┌─ Passage for review
The waiting period is a ceiling, not a floor. Section 246(c) permits an employer to impose a waiting period of up to 90 days; it does not require the full 90 days. An employer may allow earlier use—for example, permitting employees to use accrued sick leave starting on day 60 or even day 1—but it may not extend the waiting period beyond the 90th day of employment. The Division of Labor Standards Enforcement (DLSE) FAQ confirms that the 90-day period is the maximum permissible restriction on use.
Interaction with accrual methods. The 90-day waiting period applies regardless of which accrual or frontloading method the employer adopts. For employers who use:
- Standard 1:30 accrual (one hour per 30 hours worked): the employee accrues hours starting on day 1 but may not use them until day 90. If a full-time employee working 40 hours per week accrues approximately 1.33 hours per week, by day 90 (roughly 12–13 weeks) the employee will have accrued approximately 16–17 hours available for immediate use.
- Alternative accrual methods (e.g., flat grant per pay period): the employer must still ensure that at least 24 hours are accrued by the 120th calendar day of employment and at least 40 hours by the 200th calendar day (§ 246(b)(2)), but the 90-day waiting period remains in force. The employee may not use any accrued hours before day 90.
- Frontloading (lump-sum advance of 40 hours or 5 days at the beginning of the year): the 90-day waiting period still applies to newly hired employees. Section 246(d) permits frontloading employers to provide at least 24 hours or 3 days by the employee's 120th calendar day and at least 40 hours or 5 days by the 200th calendar day for new hires. Although the statute does not explicitly repeat the 90-day use restriction for frontloading employers in this context, the DLSE FAQ interprets the 90-day waiting period in § 246(c) to apply universally—the employee may not use frontloaded leave before the 90th day. (Employers who wish to permit earlier use remain free to do so, but the statutory safe harbor runs only to day 90.)
└─
┌─ Record excerpts
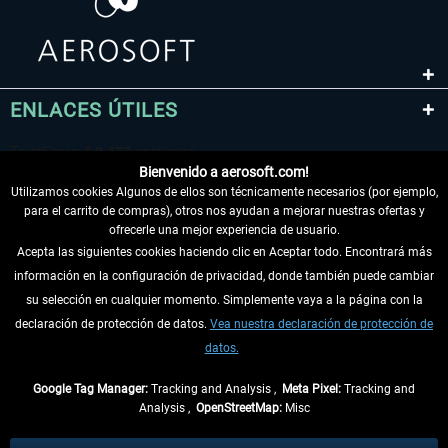
ENLACES ÚTILES
Bienvenido a aerosoft.com!
Utilizamos cookies Algunos de ellos son técnicamente necesarios (por ejemplo,
para el carrito de compras), otros nos ayudan a mejorar nuestras ofertas y
ofrecerle una mejor experiencia de usuario.
Acepta las siguientes cookies haciendo clic en Aceptar todo. Encontrará más
información en la configuración de privacidad, donde también puede cambiar
DESISTIR DEL CONTRATO
su selección en cualquier momento. Simplemente vaya a la página con la
declaración de protección de datos.
Vea nuestra declaración de protección de
INFORMACIÓN
datos.
NO SE PIERDA LAS ÚLTIMAS NOTICIAS
Google Tag Manager:
Tracking and Analysis ,
Meta Pixel:
Tracking and
Analysis ,
OpenStreetMap:
Misc
* Todos los precios, incl. el IVA legal y
gastos de envío
así como las posibles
└─
> Brief 1
In the passage on the sick leave waiting period, which section allows frontloading employers to give new hires at least 24 hours or 3 days by their 120th calendar day?
> Brief 2
List each method that the passage on the sick leave waiting period discusses under "Interaction with accrual methods."

> Task output 1
Section 246(d).

> Task output 2
- Standard 1:30 accrual (one hour per 30 hours worked)
- Alternative accrual methods (e.g., flat grant per pay period)
- Frontloading (lump-sum advance of 40 hours or 5 days at the beginning of the year)